→ INSTRUCTIONS TO FOLLOW: Continue the train blog posts from the line "Anyway, enough reminiscing!" onward.

→ GIVEN TEXT:
==================================================

Drama at Selby station…

15 06 2015

Sat at Selby Station,
Waiting for a train,
I see a little beetley-thing
Emerging from a drain.

It runs across the platform
On legs wildly erratic
And hurls itself right off the edge –
Disturbingly dramatic.

Leaving Selby station
I ponder on its fate:
Unlike the train to Staleybridge*
The beetley-thing is late.

*Except I was travelling to York.  Staleybridge sounded better though.





Waving at trains…

11 01 2013

Choo chooooo!

I like trains, me.

It still surprises me how often I come across people of all ages on my travels who are making their first ever journey by train. I suppose I’m lucky that I grew up in a small town with a station, and we often made the 30-minute train trip to Leicester to visit grandparents, and when I was old enough to travel alone I’d go shopping there with friends. Aaah, those old corridor carriages – remember them?

When I was very small, the main level crossing in town had those big old-fashioned gates, and when trains were due through the signalman would come out of his box and heave them shut.

I remember standing at the gates with Dad, watching trains go by and waving. Sometimes we’d climb the footbridge for a bird’s eye view – I still recall the thrill of feeling the bridge vibrate as a train passed under it! A few times we saw steam trains pass through – actually, it’s just occurred to me that he must have known when steam trains were due, and made a special trip to the crossing with me to see them!

Anyway, enough reminiscing!

==================================================

Entries taken from a collection
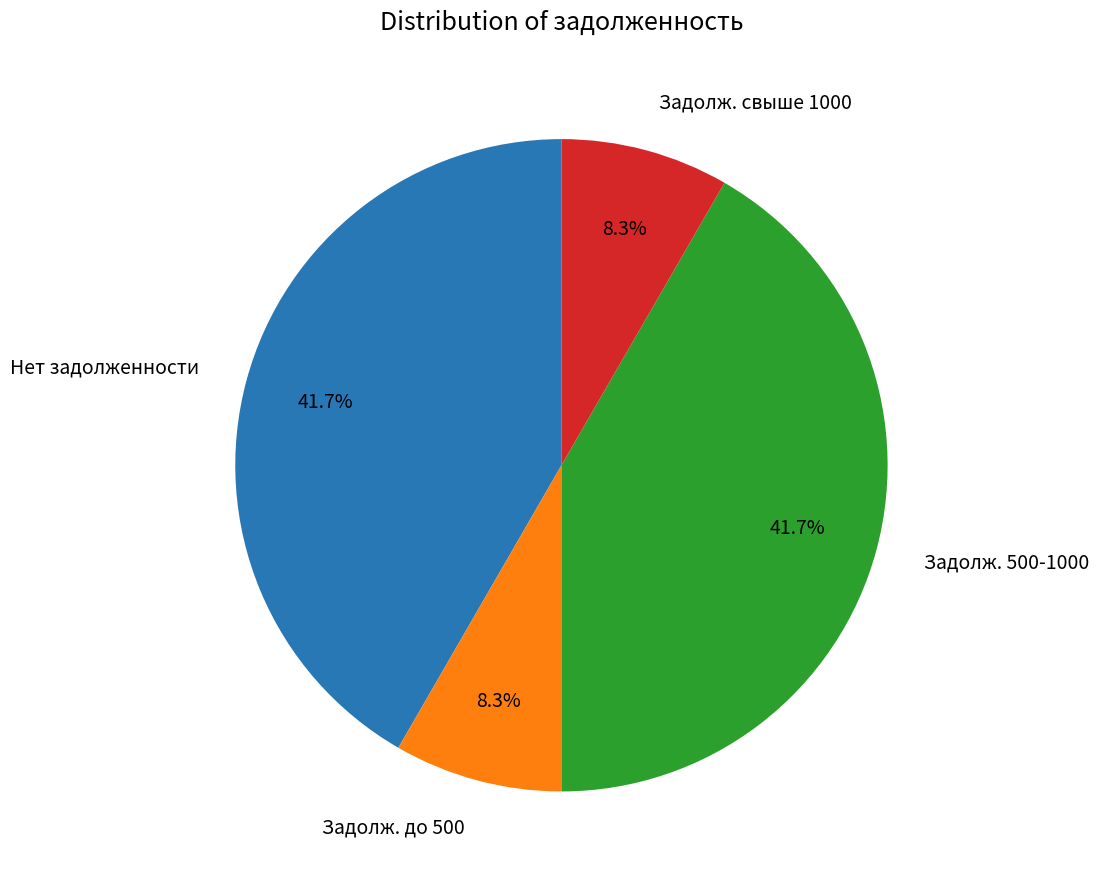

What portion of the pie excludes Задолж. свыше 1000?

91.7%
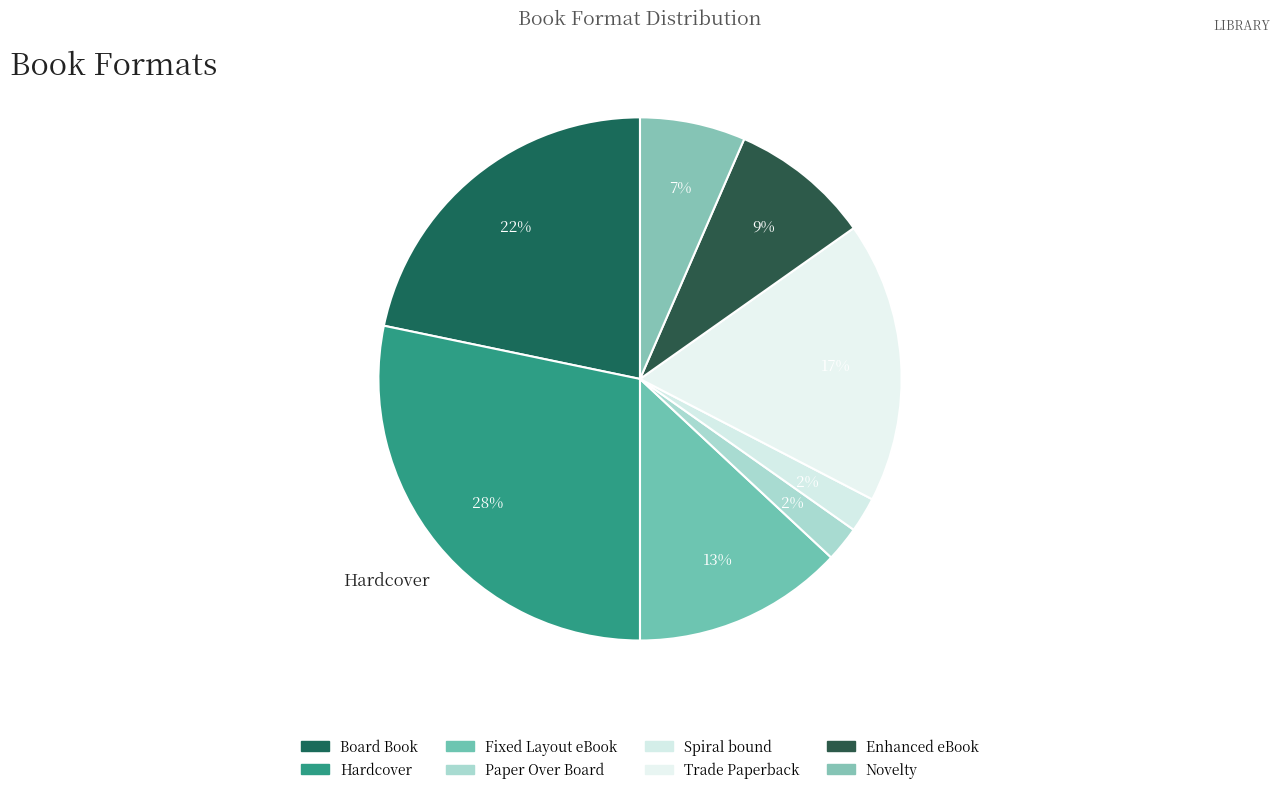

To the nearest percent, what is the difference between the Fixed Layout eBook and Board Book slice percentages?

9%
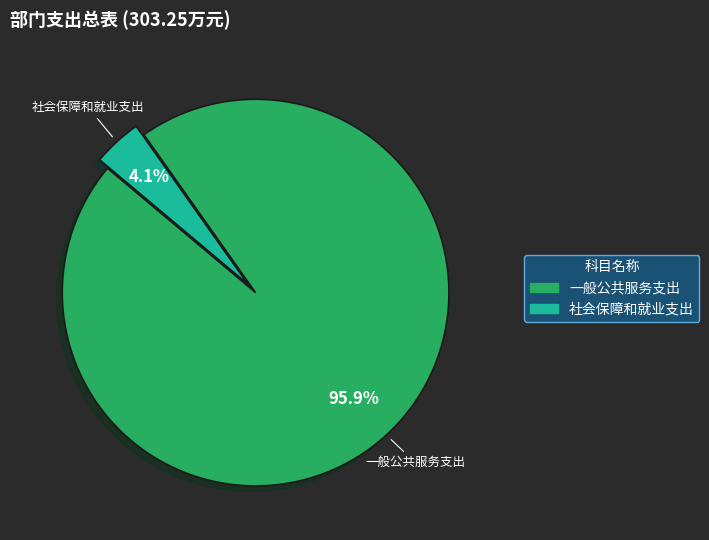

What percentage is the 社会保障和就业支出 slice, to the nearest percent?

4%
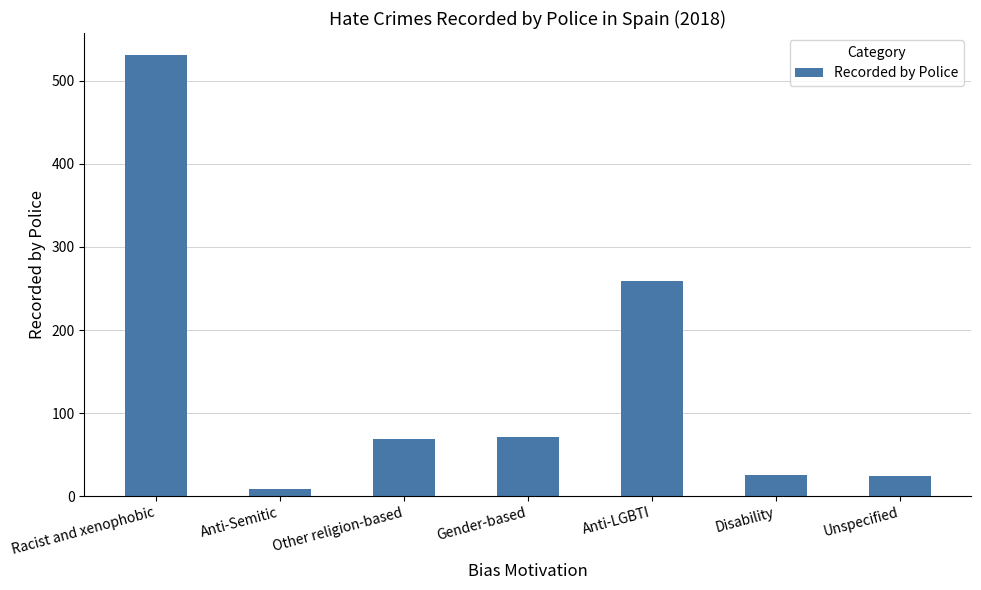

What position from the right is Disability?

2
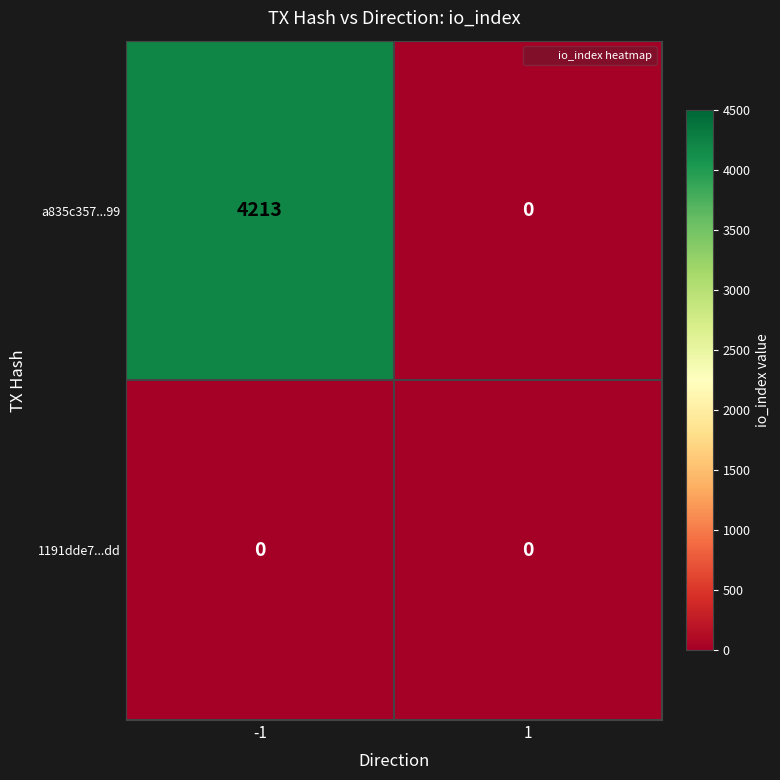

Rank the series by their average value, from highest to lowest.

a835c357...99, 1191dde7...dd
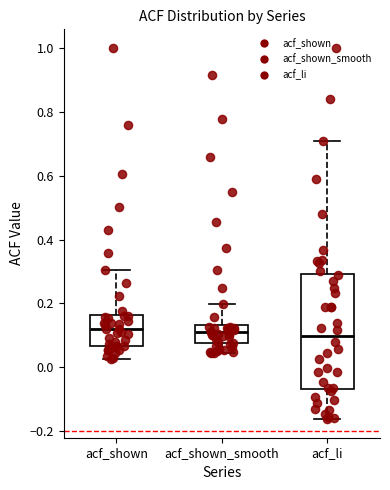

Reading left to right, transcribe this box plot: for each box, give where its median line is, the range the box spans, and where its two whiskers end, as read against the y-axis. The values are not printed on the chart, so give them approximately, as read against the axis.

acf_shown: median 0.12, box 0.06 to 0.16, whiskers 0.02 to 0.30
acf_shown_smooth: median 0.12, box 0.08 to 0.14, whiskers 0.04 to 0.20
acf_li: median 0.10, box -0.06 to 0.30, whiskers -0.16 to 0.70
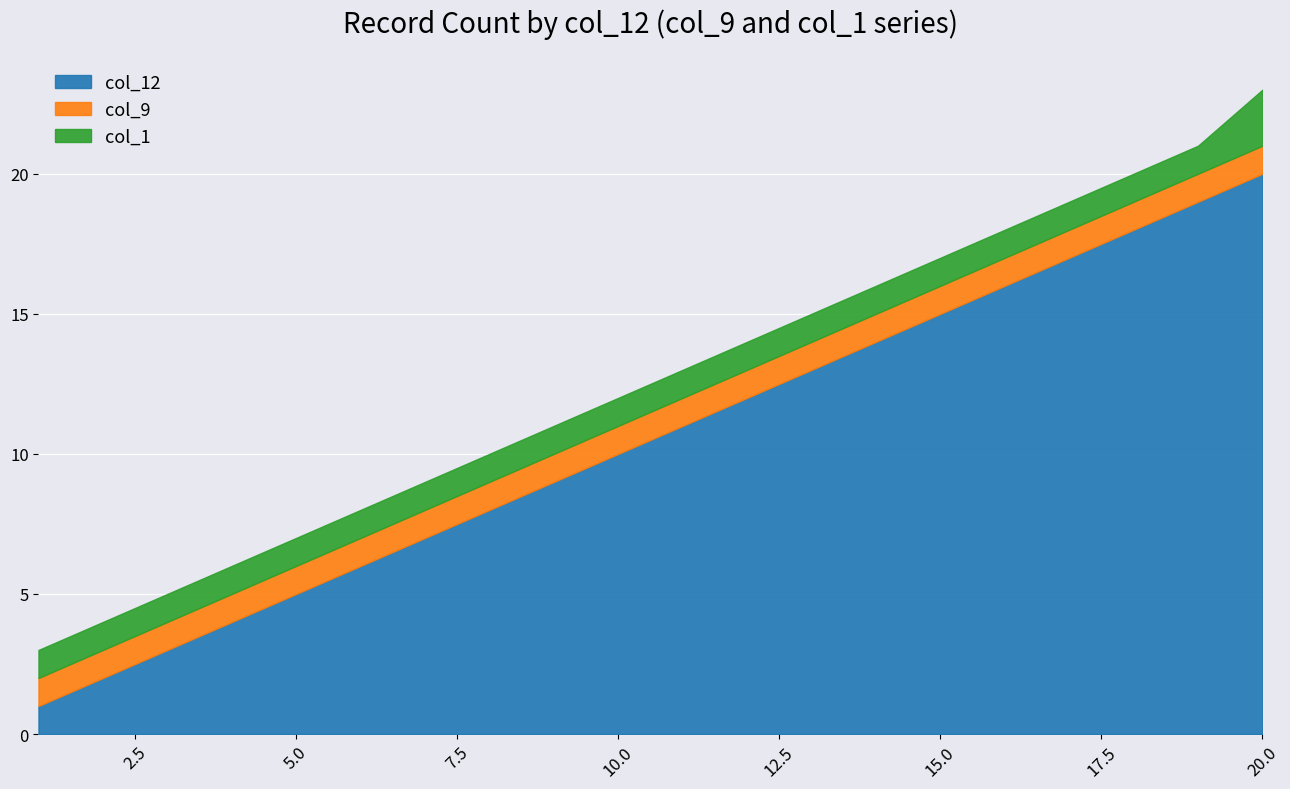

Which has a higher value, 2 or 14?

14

==================================================

→ YOUR RESPONSE:
There’s a wonderful phenomenon I’ve noticed of late. I first observed it at my local station, and I’m seeing it more and more all over the country. Maybe it’s always been going on, and I’d just not noticed it before, or maybe it is getting more popular. A group of tiny children with a couple of grown ups, waiting on a platform to watch trains go by and wave at them. Often the kiddies are wearing little hi-vis vests with the name of their nursery emblazoned upon it.

I love the idea of people taking wee ones out to wave at trains! I love the thought that if they get waved back at, it might create a happy little childhood memory for them. It might also encourage them to use trains themselves when they’re older – or to badger their parents into taking a train trip one day, if that’s not something they’d usually do. And from what I’ve observed from the grown-ups with them, it’s also a good, friendly, happy way to start teaching children about how to behave safely at stations and level crossings.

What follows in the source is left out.